Robots come in all different shapes and sizes and with different intentions.
Some are small others are bulky, some have wheels, others have legs, some use
contact sensors while others use remote sensors. All of them help us to achieve our
goal whatever that goal may be.
In this case we are trying to construct a robot that is going to be used to teach
young programmers and robot enthusiasts how does a holonomic robot move. The
robot can also teach the basics of robot mechanics; easily visible parts can aid in
better seeing the mechanics of this robot. All parts of the robot can be easily
explained and understood.
So what does holonomic mean? In Oxford dictionary holonomic is described
as: Velocity constraints are holonomic if they force a curve in state space to stay in a
proper subspace. What does that mean? From the picture below you can see the
picture of a holonomic robot; you can notice that the robot has three omni-wheels
that are spaced equally. The omni-wheels have another set of wheels on top of the
regular wheel that enables the robot to move in any direction independent of the
wheel placement. The servos that drive the omni-wheels of the robots are able to
move in both directions.
So what does holonomic mean exactly? It means that the robot can move
360 without moving from its pivot center, it also implies that rotation is independent
of translation. The robot can make almost any turn as long the turn has the width of
the robot. This robot has an advantage over other robots because it can turn in very
tight spaces. This robot can be useful for industries where robots for example need to
examine air ducts. Most of them are used in research laboratories where scientists
are trying to understand Artificial Intelligence. We are going to use this robot to teach
students about movement and physics of the robot. The students will be able to send
instructions to the robot and watch its movement through a camera which is
mounted above the environment. The environment has obstacles around the robot
that can be navigated through. This can teach the students how to operate the robot.
The holonomic robot has few parts to be assembled; Acroname.com is one of
the suppliers of holonomic robots. The web site features robots that can be
purchased pre assembled and preprogrammed. They also have robot parts that you
can get and assemble the robot your self.

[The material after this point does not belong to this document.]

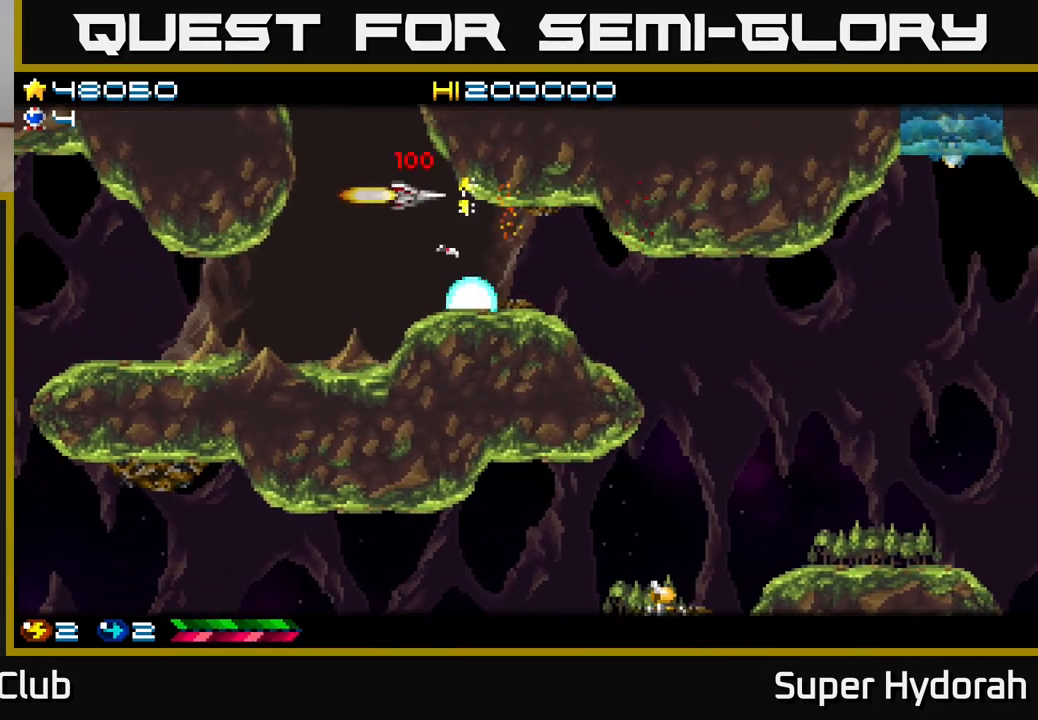
{"buttons": ["A", "DPAD_DOWN", "DPAD_RIGHT"], "left_stick": "center", "events": [[83, "DPAD_DOWN", "up"], [217, "DPAD_DOWN", "down"], [383, "DPAD_DOWN", "up"], [450, "DPAD_DOWN", "down"]]}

The robots have a 4cm Roller Wheel that
allows the robot to move in any direction, these omniwheels are extremely smooth and require a special
surface. The surface needs to be a little sticky for the
omni-wheels to grasp.
A Basic Stamp II
Controller from Parallax, Inc.
controls the servos; they are
programmed by the BASIC
Stamp which sends simple
impulses to the servos.
Continuous BB Servo then take
the impulses from the
processor that then turns the
omni-wheels at a velocity
proportional to the duration of
the pulse (“pulse width
modulation”). All the technical
information on what and how to
connect all the hardware can
be found at: http://www2.cs.cmu.edu/~reshko/PILOT.
The servos have one disadvantage. Their 8 bit value is not linearly proportional to the
speed. The graph below demonstrates this.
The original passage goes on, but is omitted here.